READING TEXT:

Amending the list of persons entitled to participate in a general meeting

The FFMS’s draft Order for the first time sets out the instances in which the list of persons entitled to attend the general meeting may be amended after it is put together but before the meeting is held:

- When there is a change in information concerning a person on the list.
- When a person entitled to take part in the meeting has their rights restored after such rights have been breached, if the data concerning the person in question were not supplied on a timely basis by the nominal holder of the shares.
- Where title to the shares are transferred to the company after the list is put together.
- When shares in the company are cancelled after the list is put together.

Quorum at a general shareholders’ meeting

The draft Order details the procedure for determining a quorum at a general shareholders’ meeting. In particular, it sets out an exhaustive list of the instances in which issued voting shares will not be counted when a quorum is determined. This includes, for example: shares which were not paid up when the company was founded and which have been cancelled; shares the ownership title to which has passed to the company; the shares of a person who has failed to make a mandatory offer in accordance with article 84.2 of the Federal Law “On joint stock companies”; and shares belonging to interested parties when an interested party transaction is being approved.

Human pose keypoint data
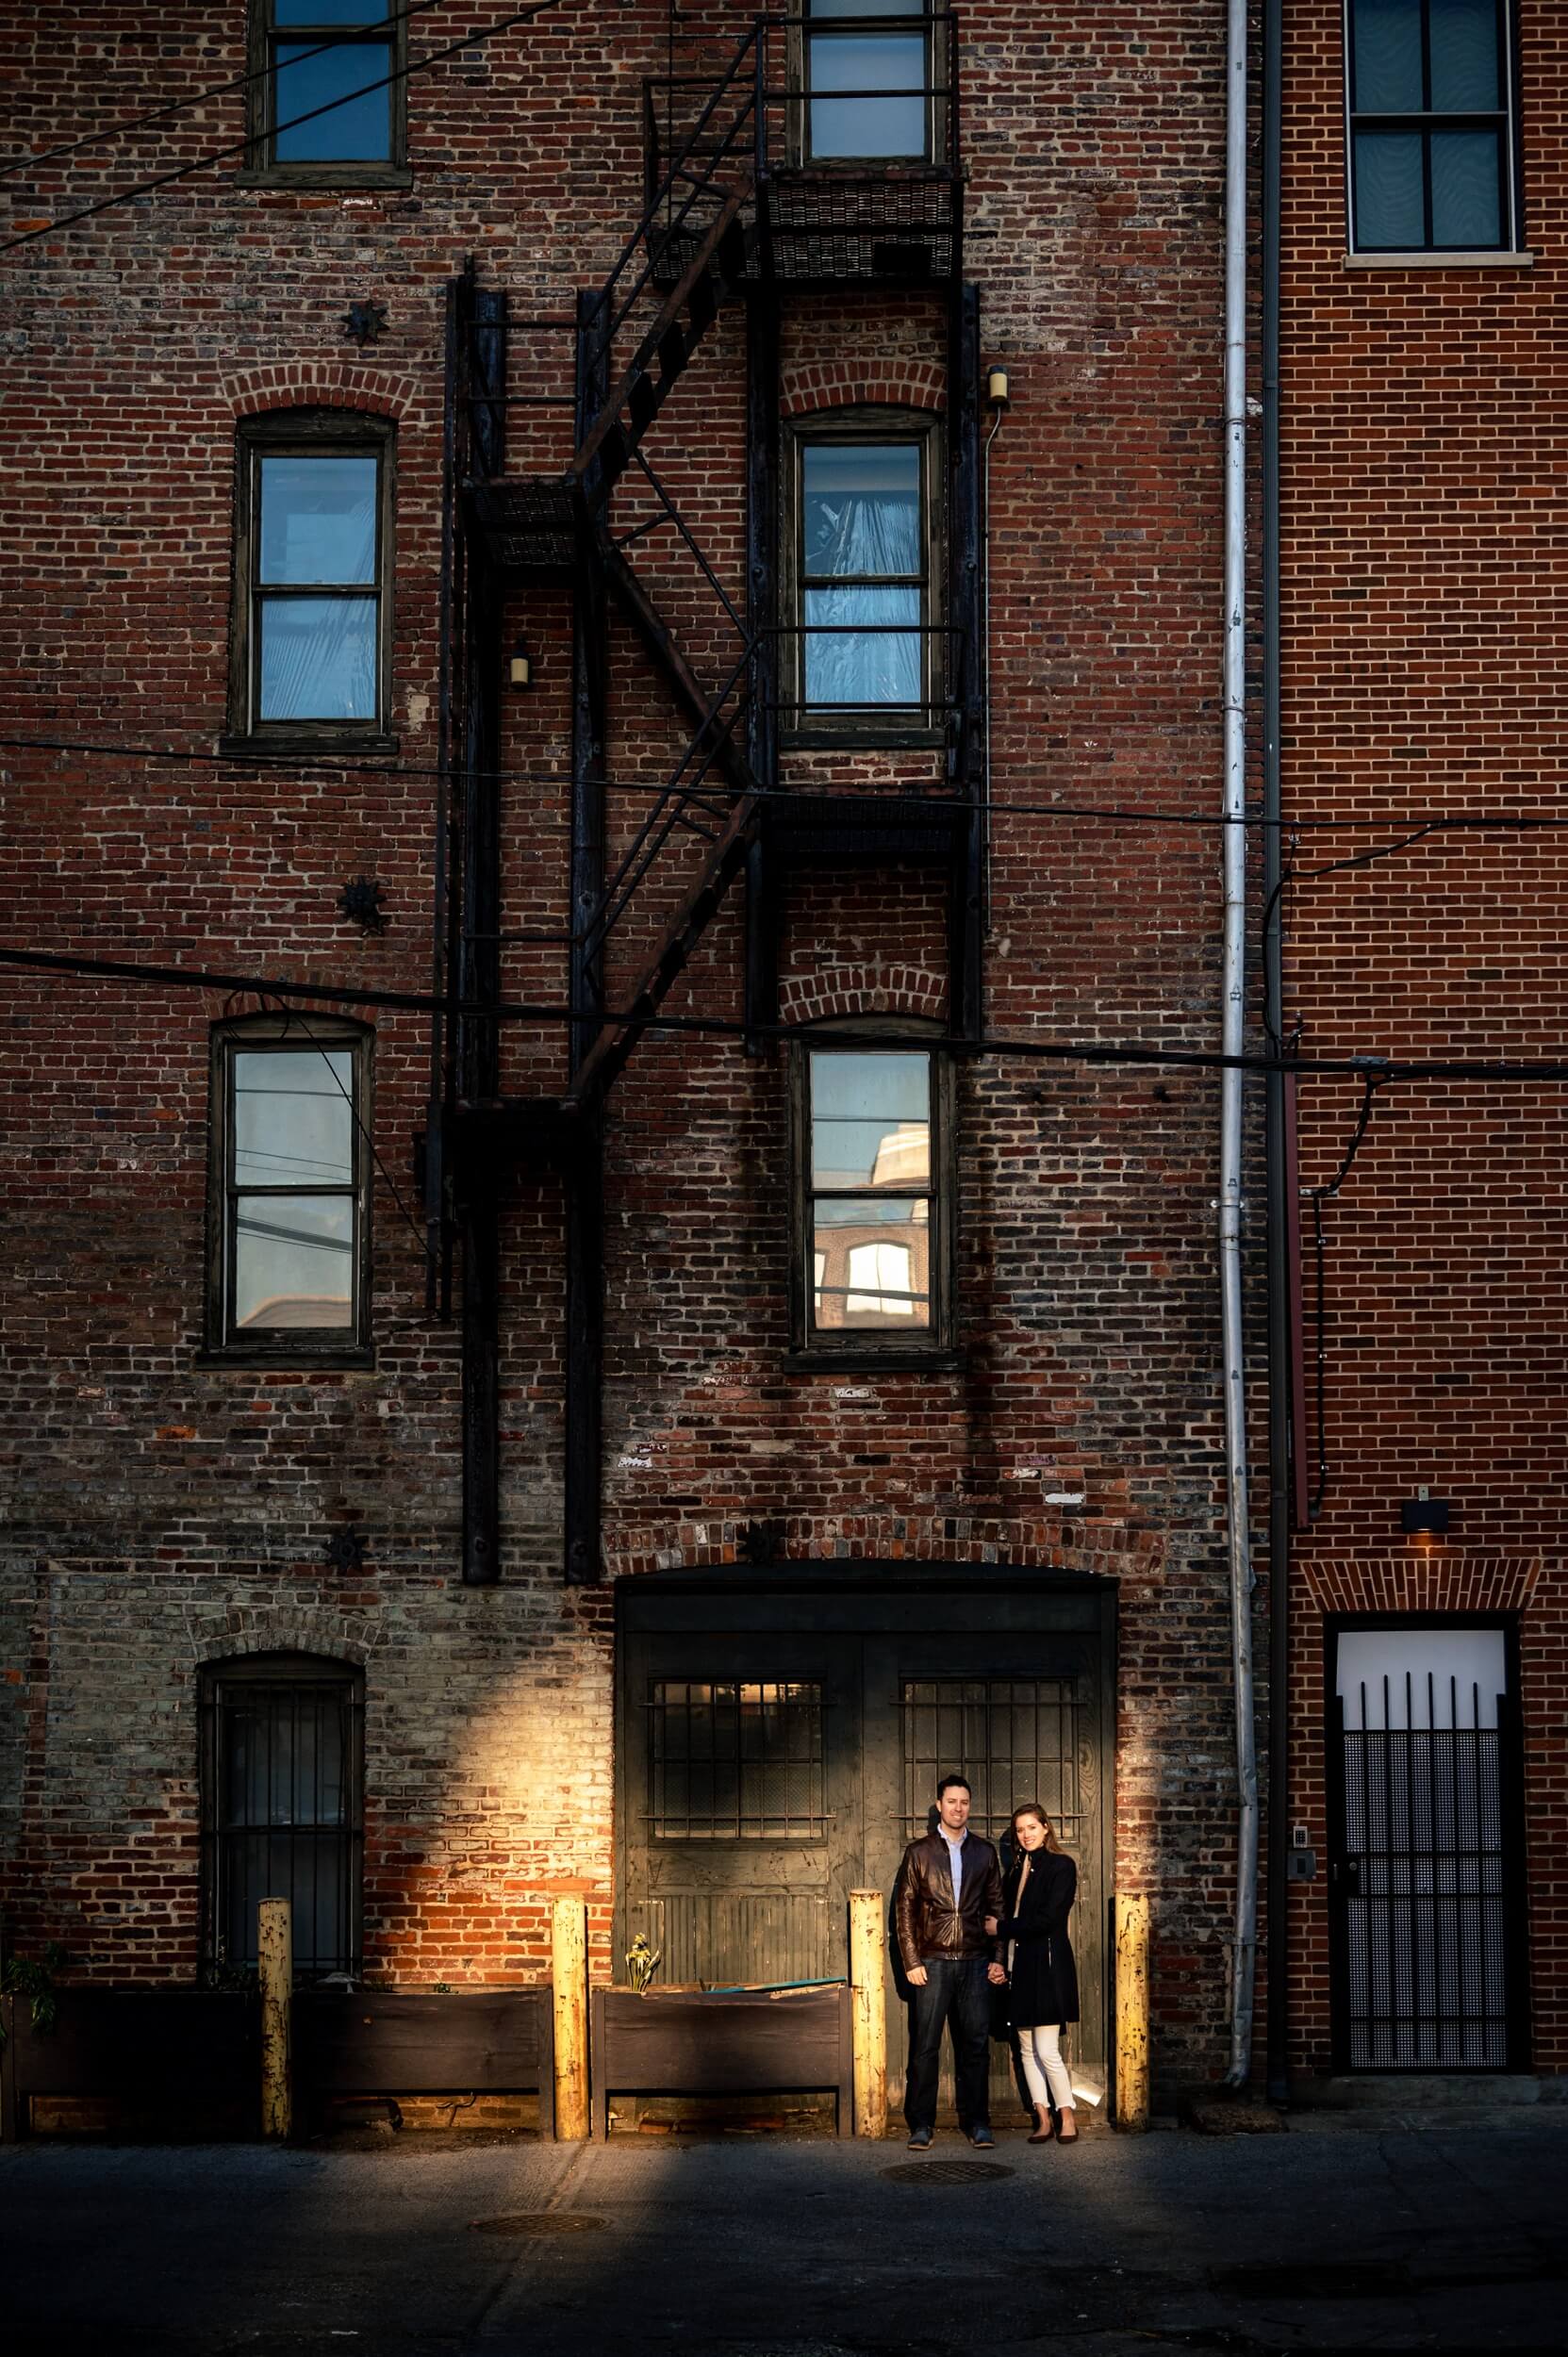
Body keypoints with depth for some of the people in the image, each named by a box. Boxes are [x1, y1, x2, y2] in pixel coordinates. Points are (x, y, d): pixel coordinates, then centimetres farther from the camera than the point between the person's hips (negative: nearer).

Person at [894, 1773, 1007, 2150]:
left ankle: (976, 2122, 12)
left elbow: (996, 1908, 12)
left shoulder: (985, 1853, 10)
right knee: (925, 2046, -2)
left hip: (975, 1963, 2)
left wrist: (997, 1959, 4)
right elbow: (904, 1910, 2)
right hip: (932, 1962, -2)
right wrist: (911, 1962, -5)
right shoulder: (918, 1853, 4)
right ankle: (921, 2125, 4)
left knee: (975, 2045, 4)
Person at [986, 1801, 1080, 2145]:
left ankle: (1067, 2118, 2)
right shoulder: (1017, 1869, 14)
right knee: (1027, 2049, 7)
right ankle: (1042, 2119, 12)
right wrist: (1000, 1923, -2)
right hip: (1019, 1965, 7)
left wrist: (1001, 1929, -7)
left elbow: (1047, 1919, -14)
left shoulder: (1061, 1866, -7)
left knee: (1047, 2051, -9)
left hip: (1048, 1964, -7)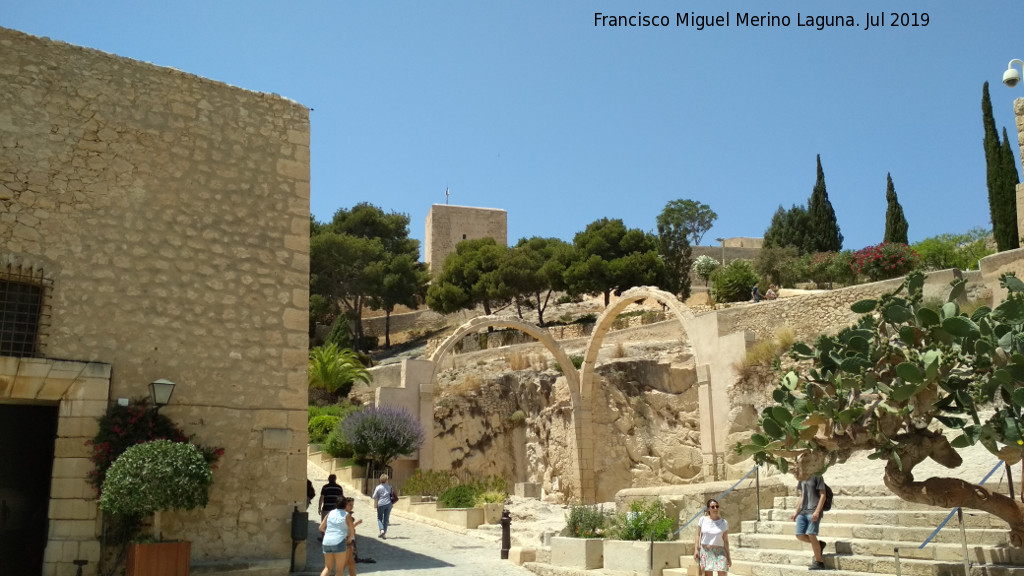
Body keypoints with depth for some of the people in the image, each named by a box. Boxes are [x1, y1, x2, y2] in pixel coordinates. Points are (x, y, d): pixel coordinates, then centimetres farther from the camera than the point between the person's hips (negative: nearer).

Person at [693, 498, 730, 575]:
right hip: (705, 551, 0)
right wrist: (696, 550, -4)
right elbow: (698, 535, 5)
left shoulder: (724, 522, 2)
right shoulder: (702, 520, 3)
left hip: (719, 552, 0)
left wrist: (728, 556, 3)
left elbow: (725, 540, 4)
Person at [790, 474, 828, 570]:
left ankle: (819, 562, 1)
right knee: (800, 535, 0)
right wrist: (796, 512, 19)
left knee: (811, 535, -12)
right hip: (803, 512, 7)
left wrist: (817, 512, -16)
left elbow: (823, 495, -8)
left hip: (813, 512, -7)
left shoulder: (817, 477, -5)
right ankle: (819, 544, 22)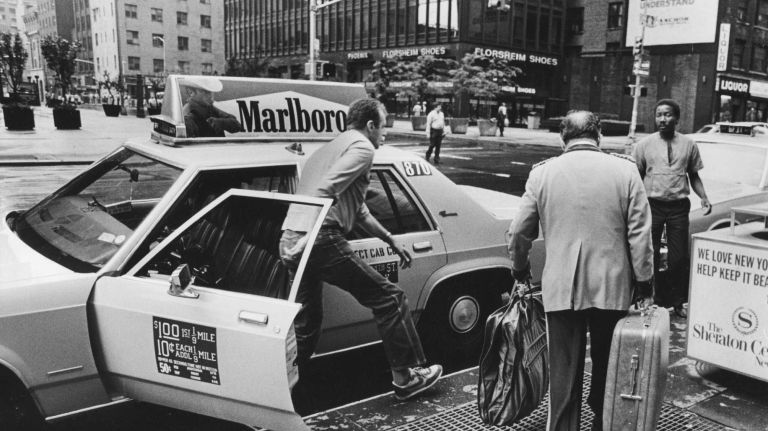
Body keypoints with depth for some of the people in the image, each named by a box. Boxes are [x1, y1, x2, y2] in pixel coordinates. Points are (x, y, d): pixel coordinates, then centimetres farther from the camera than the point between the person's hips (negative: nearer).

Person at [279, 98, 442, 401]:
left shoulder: (331, 147, 30)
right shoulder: (362, 147, 0)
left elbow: (358, 210, 34)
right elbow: (325, 190, -17)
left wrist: (391, 241, 36)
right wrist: (305, 241, -22)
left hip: (289, 241, 9)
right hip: (321, 240, -9)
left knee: (305, 325, 19)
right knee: (389, 298, 4)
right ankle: (405, 377, 10)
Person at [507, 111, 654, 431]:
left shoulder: (542, 172, -2)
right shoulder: (625, 170, -2)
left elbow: (519, 232, 2)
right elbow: (640, 234, -4)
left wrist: (520, 267, 18)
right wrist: (644, 281, 5)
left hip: (561, 287, -1)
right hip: (612, 287, 1)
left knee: (564, 370, 8)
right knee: (607, 365, 19)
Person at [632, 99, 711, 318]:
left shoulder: (688, 144, 5)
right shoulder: (644, 144, 2)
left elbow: (694, 176, 10)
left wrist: (704, 197, -5)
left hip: (679, 207, 1)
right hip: (652, 205, -1)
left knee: (679, 257, 6)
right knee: (650, 255, 6)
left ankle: (677, 302, 23)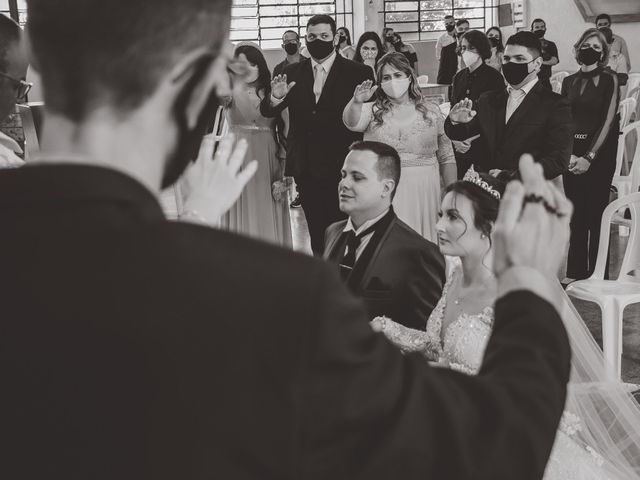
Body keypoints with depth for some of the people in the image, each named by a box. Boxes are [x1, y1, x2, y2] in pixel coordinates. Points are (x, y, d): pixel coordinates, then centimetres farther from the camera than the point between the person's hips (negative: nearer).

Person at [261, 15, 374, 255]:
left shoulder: (358, 73, -4)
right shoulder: (292, 73, 6)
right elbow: (267, 112, 0)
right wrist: (276, 97, -21)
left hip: (341, 168, -3)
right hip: (305, 168, 3)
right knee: (316, 233, 13)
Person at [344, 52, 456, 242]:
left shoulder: (431, 111, 8)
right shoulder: (373, 111, 5)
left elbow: (446, 157, 11)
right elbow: (352, 123, -17)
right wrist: (356, 102, -37)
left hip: (423, 191, 1)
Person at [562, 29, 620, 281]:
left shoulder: (609, 80, 0)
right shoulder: (569, 82, 11)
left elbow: (609, 120, -7)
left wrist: (589, 157, -14)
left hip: (599, 157, -3)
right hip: (571, 157, 3)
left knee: (596, 217, -2)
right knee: (575, 218, 6)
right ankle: (574, 273, 13)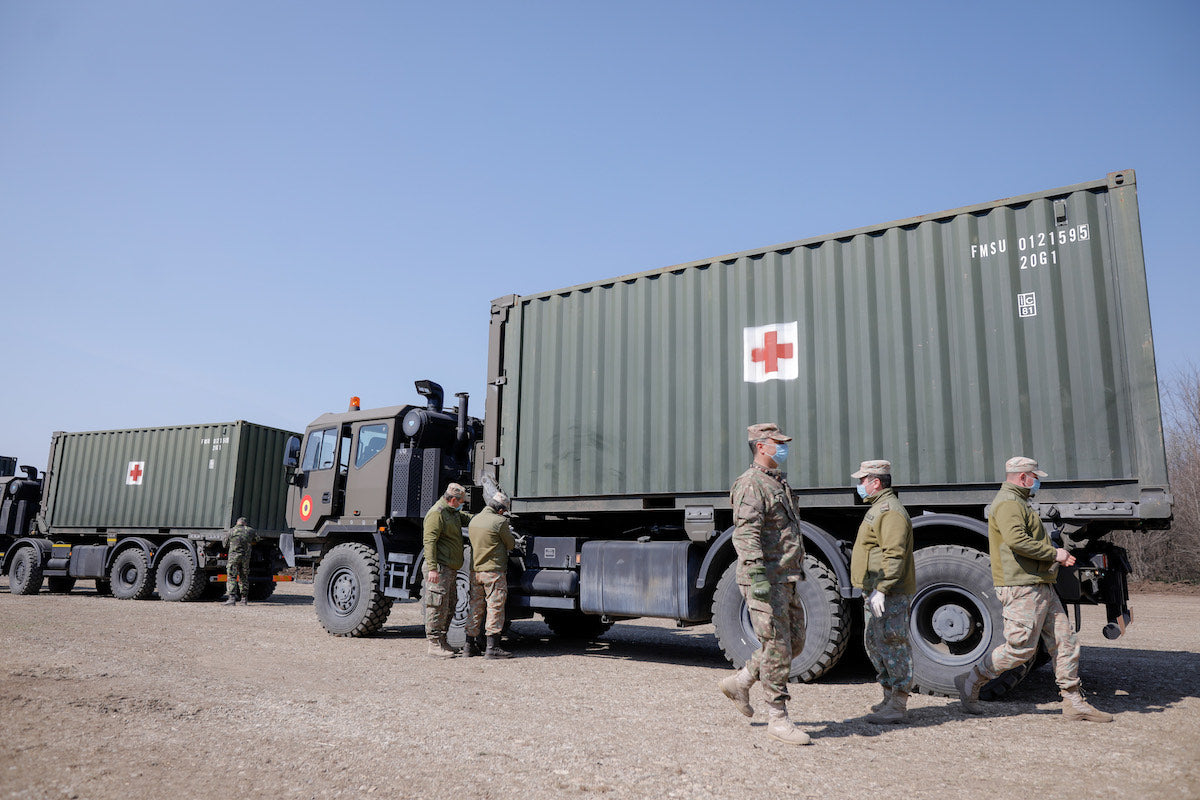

LIST OF TASKS:
#1 Answer these questions from the general meeting text:
(a) How many instances are listed in which the list of persons entitled to attend may be amended?
(b) In the second of those instances, who failed to supply the data on a timely basis?
(c) Article 84.2 of which law is cited in the section on quorum?
#2 Transcribe the general meeting text from "- Where title" to "is being approved.".
These rows were drawn from a separate source.

PER-TASK ANSWERS:
#1
(a) Four.
(b) The nominal holder of the shares.
(c) The Federal Law “On joint stock companies”.

#2
- Where title to the shares are transferred to the company after the list is put together.
- When shares in the company are cancelled after the list is put together.

Quorum at a general shareholders’ meeting

The draft Order details the procedure for determining a quorum at a general shareholders’ meeting. In particular, it sets out an exhaustive list of the instances in which issued voting shares will not be counted when a quorum is determined. This includes, for example: shares which were not paid up when the company was founded and which have been cancelled; shares the ownership title to which has passed to the company; the shares of a person who has failed to make a mandatory offer in accordance with article 84.2 of the Federal Law “On joint stock companies”; and shares belonging to interested parties when an interested party transaction is being approved.